Is there a way to use a template in entity_id to get all lights? My solution doesn’t require me to list all lights, which is what I like about it. A while ago, I had to pair an existing light again because the Tradfri bridge didn’t see it and I had to touch some automations associated with it, because the entity_id had changed so I was hoping if there was a way to avoid all those manual interventions when a light is added/removed/changed.

As for the other stuff such as variables for the action block, thank you! I didn’t know those existed so I tried to do it the template way. I’ll be sure to update my automation to make use of those features.

No. A State Trigger doesn’t support templating.

I agree it’s convenient but it triggers for every state-change that occurs in your system. You asked for something more efficient and a State Trigger is very efficient.

If you want efficiency, you will need to specify the light entities to be monitored. If you don’t want to do that then you don’t have much choice beyond using an Event Trigger.

1 Like

Here’s something you may wish to try. It combines the efficiency of a State Trigger with the convenience of a Group. It’s untested with lights so caveat emptor.

Create a State-based Template Sensor that reports the latest light that just turned on. Replace group.my_lights with whatever is the entity_id of your group of lights.

template:
  - sensor:
      - name: Latest Light On
        state: >
          {% set x = expand('group.my_lights') | selectattr('state', 'eq', 'on') | sort(attribute='last_changed', reverse=true) | list %}
          {{ (x[0].entity_id if now() - x[0].last_changed < timedelta(seconds=3) else '') if x | count > 0 else '' }}

Create an automation with a State Trigger that monitors the sensor.

alias: 'TEST: Tell which light bulbs turned on'
description: ''
trigger:
  - platform: state
    entity_id: sensor.latest_light_on
condition:
  - condition: template
    value_template: "{{ trigger.to_state.state != '' }}"
action:
  - variables:
      is_above: '{{ is_state("sun.sun", "above_horizon") }}'
  - service: light.turn_on
    target:
      entity_id: '{{ trigger.to_state.state }}'
    data:
      brightness_pct: 1
      color_temp: '{{ 300 if is_above else 425 }}'
  - delay: '00:00:01'
  - service: light.turn_on
    target:
      entity_id: '{{ trigger.to_state.state }}'
    data:
      transition: 10
      brightness_pct: '{{ 100 if is_above else 50 }}'
  - service: notify.notify
    data:
      message: 'This light was turned on: {{ trigger.to_state.state }}'
mode: parallel
max: 10

As already stated, this is untested with lights so let me know if it works (or not).

2 Likes

This actually works pretty great! I wondered if it worked with lights that turn on in pairs and it does too. By the way, I’ve combined this with an automation that starts this script at startup so the group is automatically created:

sequence:
  - service: group.set
    data_template:
      object_id: my_lights
      entities: |
        {{ states.light |  map(attribute='entity_id') | join(',') }}
mode: single
alias: Create 'my_lights' group for every lights
icon: mdi:lightbulb
1 Like

I went back to the state trigger since the other didn’t work reliably when 3 or more lights open at the same time. I also modified the actions slightly to allow for color-supported bulbs as well:

alias: Automatic transition + color temperature for all lights
description: ''
trigger:
  - platform: state
    entity_id:
      - light.bulb_1
      - light.bulb_2
      - light.bulb_3
     # all the other lights are listed too...
============
[Exercise objective] Repeat the thread on light automations word for word, everything from "Here’s something you" down to "so caveat emptor.".

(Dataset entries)
============
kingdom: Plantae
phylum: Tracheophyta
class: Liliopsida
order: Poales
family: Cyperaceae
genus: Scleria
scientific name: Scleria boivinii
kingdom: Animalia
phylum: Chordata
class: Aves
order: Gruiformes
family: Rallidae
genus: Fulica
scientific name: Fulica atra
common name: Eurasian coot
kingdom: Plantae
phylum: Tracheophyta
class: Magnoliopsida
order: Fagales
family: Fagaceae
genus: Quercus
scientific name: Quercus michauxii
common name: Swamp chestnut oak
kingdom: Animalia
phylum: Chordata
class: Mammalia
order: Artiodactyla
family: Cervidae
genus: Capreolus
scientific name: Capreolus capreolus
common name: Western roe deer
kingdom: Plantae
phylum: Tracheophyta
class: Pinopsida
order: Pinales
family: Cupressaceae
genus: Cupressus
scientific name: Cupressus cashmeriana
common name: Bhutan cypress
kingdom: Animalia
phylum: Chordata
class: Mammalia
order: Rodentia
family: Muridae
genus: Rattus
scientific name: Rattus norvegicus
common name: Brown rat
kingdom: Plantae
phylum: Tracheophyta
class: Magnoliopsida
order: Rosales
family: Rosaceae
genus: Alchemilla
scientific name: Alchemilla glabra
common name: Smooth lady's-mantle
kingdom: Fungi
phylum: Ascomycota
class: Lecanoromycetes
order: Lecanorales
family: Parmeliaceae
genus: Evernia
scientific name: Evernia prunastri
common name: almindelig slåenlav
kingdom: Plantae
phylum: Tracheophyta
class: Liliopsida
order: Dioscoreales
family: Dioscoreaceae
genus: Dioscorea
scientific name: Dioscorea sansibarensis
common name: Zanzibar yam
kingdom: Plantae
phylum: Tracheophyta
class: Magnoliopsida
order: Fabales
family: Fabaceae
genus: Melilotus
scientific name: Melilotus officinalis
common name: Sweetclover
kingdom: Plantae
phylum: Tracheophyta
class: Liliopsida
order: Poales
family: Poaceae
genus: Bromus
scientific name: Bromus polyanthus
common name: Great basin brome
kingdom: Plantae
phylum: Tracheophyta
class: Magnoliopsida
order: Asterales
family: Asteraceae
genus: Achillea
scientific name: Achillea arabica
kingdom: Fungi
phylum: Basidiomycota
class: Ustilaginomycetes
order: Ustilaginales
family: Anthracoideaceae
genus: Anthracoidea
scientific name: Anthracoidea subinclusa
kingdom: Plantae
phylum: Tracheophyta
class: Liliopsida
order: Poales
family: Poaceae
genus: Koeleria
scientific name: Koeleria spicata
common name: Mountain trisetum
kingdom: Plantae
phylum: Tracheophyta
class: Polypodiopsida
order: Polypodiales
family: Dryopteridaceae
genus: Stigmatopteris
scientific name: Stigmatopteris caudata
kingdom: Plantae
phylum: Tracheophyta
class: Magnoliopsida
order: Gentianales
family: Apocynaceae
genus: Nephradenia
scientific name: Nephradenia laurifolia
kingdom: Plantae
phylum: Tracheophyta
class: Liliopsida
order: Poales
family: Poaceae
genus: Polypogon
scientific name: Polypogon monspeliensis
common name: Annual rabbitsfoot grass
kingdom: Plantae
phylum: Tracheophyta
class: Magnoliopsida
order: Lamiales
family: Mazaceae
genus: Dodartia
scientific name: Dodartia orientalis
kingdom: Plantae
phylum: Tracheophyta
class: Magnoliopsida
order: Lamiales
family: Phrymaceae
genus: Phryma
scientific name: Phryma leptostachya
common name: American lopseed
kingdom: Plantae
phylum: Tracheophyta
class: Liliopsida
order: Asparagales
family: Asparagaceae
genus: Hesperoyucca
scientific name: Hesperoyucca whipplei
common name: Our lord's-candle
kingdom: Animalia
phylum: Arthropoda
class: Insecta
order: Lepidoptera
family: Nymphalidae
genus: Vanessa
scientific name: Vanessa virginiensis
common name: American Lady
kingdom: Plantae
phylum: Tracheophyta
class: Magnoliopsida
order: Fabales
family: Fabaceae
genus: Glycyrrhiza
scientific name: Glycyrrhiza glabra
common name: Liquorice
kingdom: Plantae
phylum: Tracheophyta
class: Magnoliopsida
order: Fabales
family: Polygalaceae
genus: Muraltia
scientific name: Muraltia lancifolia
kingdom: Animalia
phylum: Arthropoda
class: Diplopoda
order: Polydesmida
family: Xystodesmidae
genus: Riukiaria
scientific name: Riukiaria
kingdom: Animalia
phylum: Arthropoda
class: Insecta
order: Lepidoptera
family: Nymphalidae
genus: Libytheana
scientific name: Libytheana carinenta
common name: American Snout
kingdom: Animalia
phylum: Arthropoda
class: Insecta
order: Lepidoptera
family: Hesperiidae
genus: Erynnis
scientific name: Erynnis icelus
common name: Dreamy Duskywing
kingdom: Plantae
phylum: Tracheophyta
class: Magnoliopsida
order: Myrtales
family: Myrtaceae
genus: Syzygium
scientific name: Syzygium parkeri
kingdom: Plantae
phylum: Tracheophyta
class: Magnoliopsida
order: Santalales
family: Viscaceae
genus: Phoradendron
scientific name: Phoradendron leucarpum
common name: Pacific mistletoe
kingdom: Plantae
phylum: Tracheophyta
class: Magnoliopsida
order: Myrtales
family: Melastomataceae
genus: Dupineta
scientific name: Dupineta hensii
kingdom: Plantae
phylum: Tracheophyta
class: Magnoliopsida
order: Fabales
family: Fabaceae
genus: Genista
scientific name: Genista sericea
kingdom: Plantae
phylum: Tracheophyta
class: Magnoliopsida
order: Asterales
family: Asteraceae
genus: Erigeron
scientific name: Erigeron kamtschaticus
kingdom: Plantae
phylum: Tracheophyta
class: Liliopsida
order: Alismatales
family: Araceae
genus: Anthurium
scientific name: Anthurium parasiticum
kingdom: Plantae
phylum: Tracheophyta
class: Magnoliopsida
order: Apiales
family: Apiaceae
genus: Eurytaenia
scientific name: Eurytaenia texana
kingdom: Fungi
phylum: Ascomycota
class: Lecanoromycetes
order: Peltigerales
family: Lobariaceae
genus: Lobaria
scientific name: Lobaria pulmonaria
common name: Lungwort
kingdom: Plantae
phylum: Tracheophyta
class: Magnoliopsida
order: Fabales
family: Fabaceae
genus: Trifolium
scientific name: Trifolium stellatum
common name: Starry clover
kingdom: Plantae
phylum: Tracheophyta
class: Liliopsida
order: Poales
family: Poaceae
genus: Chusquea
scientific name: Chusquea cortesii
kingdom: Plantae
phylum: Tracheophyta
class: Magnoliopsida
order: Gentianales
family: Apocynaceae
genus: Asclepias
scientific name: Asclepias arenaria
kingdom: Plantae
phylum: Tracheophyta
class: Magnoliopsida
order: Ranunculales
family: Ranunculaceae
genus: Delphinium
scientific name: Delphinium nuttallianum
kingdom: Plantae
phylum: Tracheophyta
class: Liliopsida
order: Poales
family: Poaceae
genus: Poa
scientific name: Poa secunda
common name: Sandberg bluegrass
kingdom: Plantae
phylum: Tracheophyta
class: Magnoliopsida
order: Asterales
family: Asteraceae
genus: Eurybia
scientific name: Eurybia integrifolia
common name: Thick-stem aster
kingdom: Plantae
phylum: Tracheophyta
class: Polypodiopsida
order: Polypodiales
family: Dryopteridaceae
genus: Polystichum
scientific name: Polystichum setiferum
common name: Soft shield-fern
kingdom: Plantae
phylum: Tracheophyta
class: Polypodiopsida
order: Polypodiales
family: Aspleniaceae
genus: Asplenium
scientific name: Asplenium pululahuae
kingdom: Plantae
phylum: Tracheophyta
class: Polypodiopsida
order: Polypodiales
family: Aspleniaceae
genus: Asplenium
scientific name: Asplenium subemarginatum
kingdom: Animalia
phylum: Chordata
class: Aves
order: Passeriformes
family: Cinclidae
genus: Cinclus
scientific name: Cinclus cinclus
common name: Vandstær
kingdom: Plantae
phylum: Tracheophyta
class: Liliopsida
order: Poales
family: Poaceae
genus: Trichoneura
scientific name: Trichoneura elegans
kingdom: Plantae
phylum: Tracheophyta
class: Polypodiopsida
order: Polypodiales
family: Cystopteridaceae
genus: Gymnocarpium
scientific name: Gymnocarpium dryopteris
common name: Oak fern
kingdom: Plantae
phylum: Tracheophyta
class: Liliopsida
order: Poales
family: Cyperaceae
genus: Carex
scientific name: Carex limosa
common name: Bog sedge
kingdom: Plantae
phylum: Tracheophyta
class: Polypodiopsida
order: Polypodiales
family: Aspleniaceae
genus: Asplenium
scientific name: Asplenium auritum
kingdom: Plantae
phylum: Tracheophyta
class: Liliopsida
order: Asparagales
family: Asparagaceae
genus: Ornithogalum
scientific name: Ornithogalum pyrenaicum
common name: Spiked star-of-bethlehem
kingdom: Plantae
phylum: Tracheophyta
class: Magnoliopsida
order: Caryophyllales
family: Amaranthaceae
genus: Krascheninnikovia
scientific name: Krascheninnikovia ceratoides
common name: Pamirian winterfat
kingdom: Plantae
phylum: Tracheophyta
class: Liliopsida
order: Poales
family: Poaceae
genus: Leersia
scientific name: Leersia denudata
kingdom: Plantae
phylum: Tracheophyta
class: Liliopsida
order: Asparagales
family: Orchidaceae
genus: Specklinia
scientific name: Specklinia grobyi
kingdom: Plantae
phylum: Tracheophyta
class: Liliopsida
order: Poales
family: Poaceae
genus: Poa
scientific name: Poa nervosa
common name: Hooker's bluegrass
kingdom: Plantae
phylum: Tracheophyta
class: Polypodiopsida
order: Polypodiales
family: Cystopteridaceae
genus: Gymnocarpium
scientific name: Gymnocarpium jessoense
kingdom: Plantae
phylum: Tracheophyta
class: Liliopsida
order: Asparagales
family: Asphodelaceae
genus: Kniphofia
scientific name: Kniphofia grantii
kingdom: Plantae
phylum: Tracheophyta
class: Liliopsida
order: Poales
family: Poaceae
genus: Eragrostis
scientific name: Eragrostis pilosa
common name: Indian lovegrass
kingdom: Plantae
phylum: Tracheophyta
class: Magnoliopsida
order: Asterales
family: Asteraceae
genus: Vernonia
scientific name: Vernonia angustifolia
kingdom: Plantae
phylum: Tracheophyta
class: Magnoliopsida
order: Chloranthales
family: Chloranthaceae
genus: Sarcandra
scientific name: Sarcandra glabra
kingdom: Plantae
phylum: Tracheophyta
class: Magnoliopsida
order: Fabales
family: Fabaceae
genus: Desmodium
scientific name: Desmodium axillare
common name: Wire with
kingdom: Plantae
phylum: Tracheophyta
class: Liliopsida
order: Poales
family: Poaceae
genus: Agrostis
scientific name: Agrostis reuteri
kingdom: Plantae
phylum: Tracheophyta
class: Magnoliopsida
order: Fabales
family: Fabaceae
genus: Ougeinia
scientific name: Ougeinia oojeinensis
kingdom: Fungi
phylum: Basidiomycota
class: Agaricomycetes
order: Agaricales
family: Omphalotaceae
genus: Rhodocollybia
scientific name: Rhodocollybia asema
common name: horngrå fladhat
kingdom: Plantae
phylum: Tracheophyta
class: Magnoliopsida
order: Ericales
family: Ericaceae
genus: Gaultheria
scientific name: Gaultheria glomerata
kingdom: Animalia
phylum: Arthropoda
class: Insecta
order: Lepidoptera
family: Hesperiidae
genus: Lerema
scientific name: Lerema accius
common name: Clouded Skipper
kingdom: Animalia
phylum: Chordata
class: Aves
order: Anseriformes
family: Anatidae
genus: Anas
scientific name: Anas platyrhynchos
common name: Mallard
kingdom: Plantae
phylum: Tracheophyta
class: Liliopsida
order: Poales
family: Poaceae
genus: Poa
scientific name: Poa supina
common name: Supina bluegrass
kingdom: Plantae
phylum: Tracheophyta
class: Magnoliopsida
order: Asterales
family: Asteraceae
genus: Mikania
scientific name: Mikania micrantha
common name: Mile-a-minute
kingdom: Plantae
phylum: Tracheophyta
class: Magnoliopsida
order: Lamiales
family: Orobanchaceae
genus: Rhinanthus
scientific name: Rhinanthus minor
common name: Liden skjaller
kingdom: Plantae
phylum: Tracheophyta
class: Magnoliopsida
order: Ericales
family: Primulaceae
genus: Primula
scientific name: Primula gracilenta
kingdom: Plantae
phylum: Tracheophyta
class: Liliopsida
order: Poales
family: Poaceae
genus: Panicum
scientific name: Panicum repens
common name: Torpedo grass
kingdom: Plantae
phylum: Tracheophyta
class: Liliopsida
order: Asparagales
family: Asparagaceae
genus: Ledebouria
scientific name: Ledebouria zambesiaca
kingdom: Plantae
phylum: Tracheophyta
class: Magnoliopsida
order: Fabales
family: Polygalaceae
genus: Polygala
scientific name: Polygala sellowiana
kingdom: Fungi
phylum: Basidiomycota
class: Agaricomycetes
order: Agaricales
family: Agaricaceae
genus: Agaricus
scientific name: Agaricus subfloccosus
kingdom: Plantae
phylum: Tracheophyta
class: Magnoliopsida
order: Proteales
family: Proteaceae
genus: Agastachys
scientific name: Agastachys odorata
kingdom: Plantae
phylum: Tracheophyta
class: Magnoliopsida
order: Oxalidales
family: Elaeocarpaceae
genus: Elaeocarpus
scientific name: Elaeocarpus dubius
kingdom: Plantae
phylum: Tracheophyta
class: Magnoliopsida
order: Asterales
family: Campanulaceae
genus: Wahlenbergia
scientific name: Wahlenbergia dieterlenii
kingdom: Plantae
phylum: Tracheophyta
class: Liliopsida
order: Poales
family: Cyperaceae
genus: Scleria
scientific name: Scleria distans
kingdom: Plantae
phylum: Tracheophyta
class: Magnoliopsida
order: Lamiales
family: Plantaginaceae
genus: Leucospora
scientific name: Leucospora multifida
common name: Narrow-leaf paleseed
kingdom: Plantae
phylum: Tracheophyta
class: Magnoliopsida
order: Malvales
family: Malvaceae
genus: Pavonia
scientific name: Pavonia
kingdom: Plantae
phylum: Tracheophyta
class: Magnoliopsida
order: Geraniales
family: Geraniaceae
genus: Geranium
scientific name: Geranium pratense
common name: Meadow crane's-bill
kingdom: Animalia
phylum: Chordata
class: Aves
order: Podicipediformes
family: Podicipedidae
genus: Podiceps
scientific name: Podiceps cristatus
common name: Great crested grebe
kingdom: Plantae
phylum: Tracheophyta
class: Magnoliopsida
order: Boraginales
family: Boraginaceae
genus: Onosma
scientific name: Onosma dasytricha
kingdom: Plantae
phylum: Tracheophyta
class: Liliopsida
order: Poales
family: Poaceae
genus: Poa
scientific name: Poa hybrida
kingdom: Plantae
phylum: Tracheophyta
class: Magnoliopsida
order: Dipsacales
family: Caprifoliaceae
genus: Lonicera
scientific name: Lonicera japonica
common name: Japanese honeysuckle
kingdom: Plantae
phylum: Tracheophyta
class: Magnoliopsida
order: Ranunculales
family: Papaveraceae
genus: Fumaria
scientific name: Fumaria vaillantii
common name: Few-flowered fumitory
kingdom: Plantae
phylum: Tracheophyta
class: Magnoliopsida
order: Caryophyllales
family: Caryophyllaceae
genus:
============
[Response to the task]
Here’s something you may wish to try. It combines the efficiency of a State Trigger with the convenience of a Group. It’s untested with lights so caveat emptor.